Gambling involves risking money or something of value (such as a racehorse, a ticket to a concert, or a hand of poker) on an event with a uncertain outcome. It can be exciting and fun, but it’s important to remember that gambling is not a way to make money. The odds are always against you, and the more money you wager, the more likely you will lose.

Many people gamble for recreation and to have a good time, but some individuals develop a problem. Those with a gambling disorder are not in control of their actions, which affects how they think, feel, and behave. The condition can cause problems in relationships, work, school, and health. People with a gambling problem may lie to friends and family or steal money to fund their gambling activities. They often experience feelings of guilt, anxiety, and depression. They may also have difficulty sleeping and become withdrawn from their friends and family. They may also have suicidal thoughts or attempt suicide.

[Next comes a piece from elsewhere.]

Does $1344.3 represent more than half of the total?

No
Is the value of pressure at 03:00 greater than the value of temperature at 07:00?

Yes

Pathological gambling (PG) is a serious mental illness that affects between 0.4 and 1.6% of the population. It is more common in males than in females, and it typically begins in adolescence or young adulthood. It is more common in those who have a history of family members with a gambling problem and those who have a history of suicidal thoughts or attempts. Those with a history of drug or alcohol use are also more at risk for developing PG.

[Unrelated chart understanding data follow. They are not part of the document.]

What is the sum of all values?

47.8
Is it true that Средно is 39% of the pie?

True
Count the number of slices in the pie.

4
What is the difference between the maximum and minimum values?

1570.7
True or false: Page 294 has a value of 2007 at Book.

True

Psychiatrists diagnose PG by using a variety of methods, including taking a family history, conducting an interview, and doing psychological testing. Some therapists also conduct cognitive behavioral therapy, which helps the person change their thought patterns and coping skills. Other treatments include medication, self-help groups, and inpatient or residential treatment programs.

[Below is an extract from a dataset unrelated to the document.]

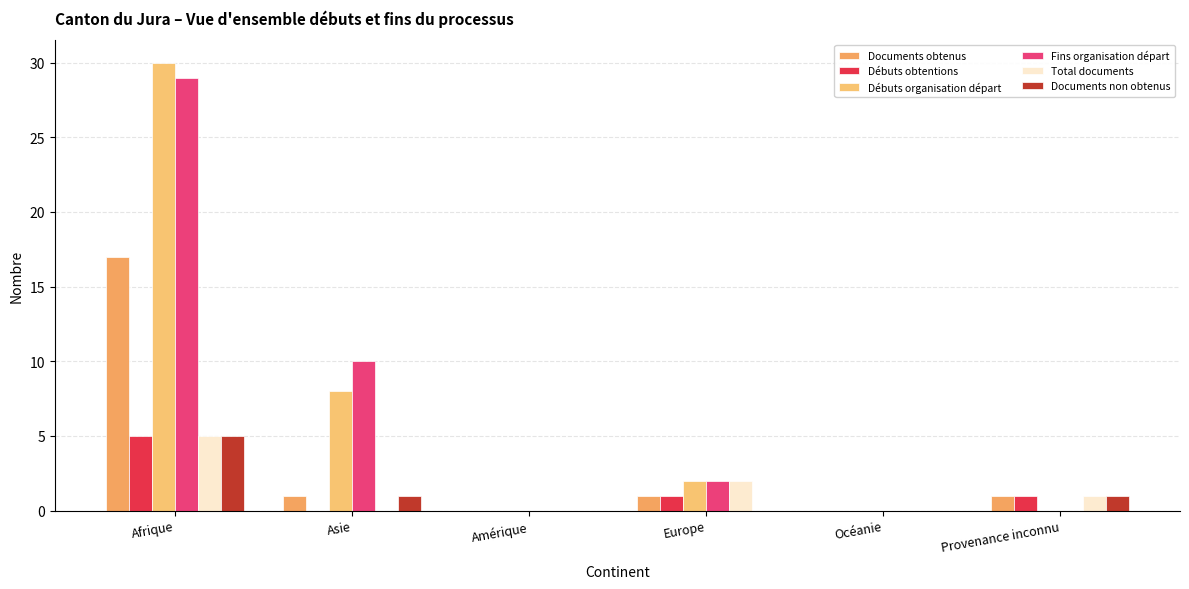

What is the average value of the Documents non obtenus series?

1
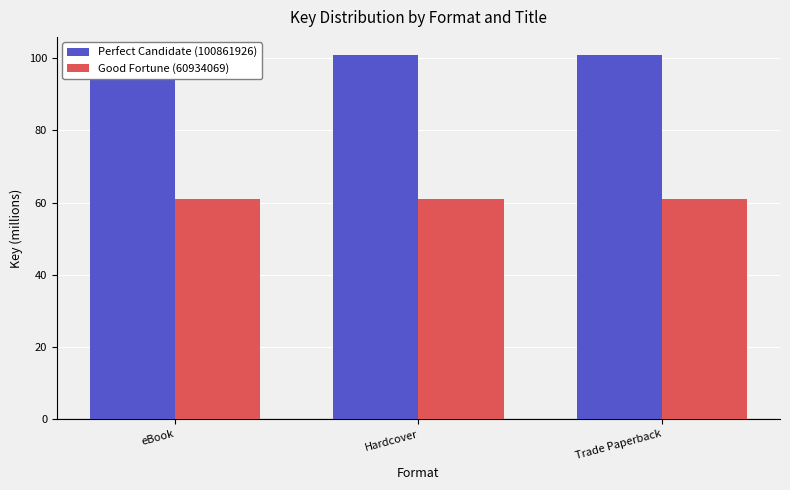

Which has a higher value, eBook or Hardcover?

eBook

While there is not yet an accurate or universally agreed-upon definition of a gambling disorder, a psychiatric diagnosis can be made when the following criteria are met:

People with a gambling problem often report that they started gambling to relieve unpleasant feelings or to unwind. It can be hard to break this habit, but there are healthy ways to relieve these feelings and unwind, such as exercising, spending time with friends who do not gamble, or practicing relaxation techniques. Some individuals with a gambling disorder find that their gambling increases during times of stress, such as when they are having financial difficulties or a relationship crisis. In these cases, it is important to seek help before the situation worsens.